Me encantan los ciclos breves de las gotas de agua porque son como la vida, porque cada día se renuevan en la esperanza de morir y se guardan en la gruta de la mañana siguiente para brotar como lentejuelas de luz.
Las mariposas me han contado que las gotas de rocío son los suspiros de la lluvia, las congojas de la brisa, el espejo de donde se ilumina el sol, o -posiblemente- un rumor de montañas que cantan el remanso del universo.
El rocío tiene algo así como un sabor a tejado de cabaña chiquita, es modesto, silvestre, colmado de humildad, así como lo son las matas en potes de colores que uno admira en los patios de las casas sencillas.
Sus gotas, crianza primera de la madrugada, son poesía pura, jardín de pájaros, sensibilidad natural y precipitación de sueños descendiendo para ser corola de los sentimientos y huellas de la fantasía.
Y son las únicas capaces de detener el vuelo de los colibríes, de hacerlos colgarse rendidos ante la seducción de las flores decoradas con su cristal, o de recoger la corriente de las aves en su alianza con el viento.
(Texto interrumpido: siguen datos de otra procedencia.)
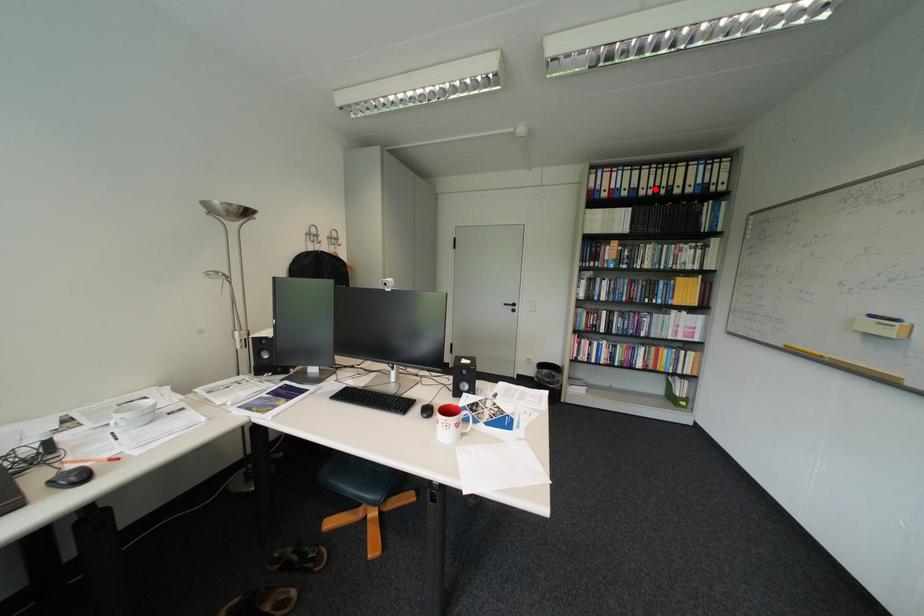
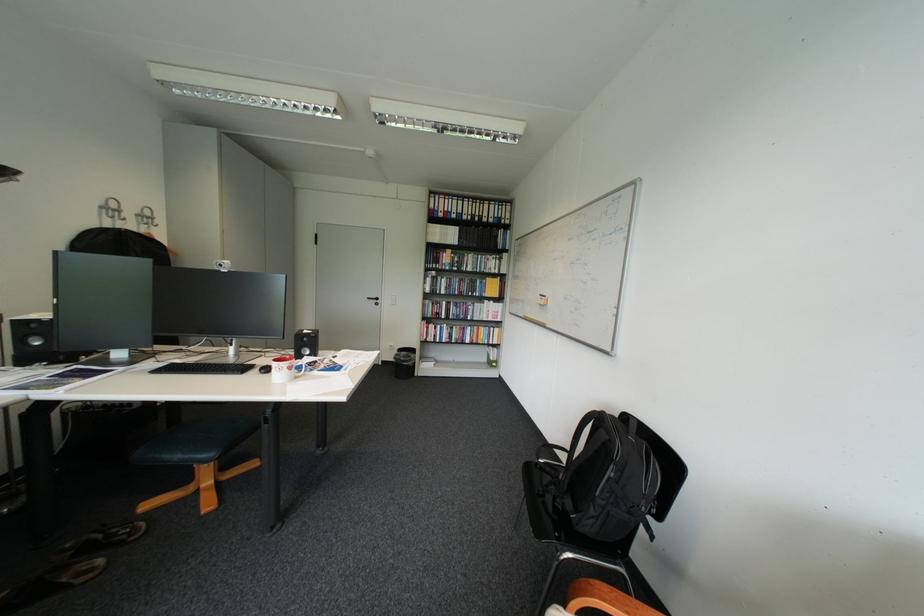
Where in the second image is the point corresponding to the highlighted location from the first image?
Es como si el tiempo abrevara los afanes en sus burbujas, para hacer una ronda similar a la de la melancolía, tomar fuerzas y partir, otra vez, con giros alegres hacia el horizonte, arropado con la sombra que aspiran los duendes.
Entonces pienso en el cortejo de la naturaleza para surtir de nostalgia bonita los pétalos, con una estela sutil de alas de pájaros que siempre retornan con un rastro azul, fugaz, pintado en el cielo con pinceles de estrellas.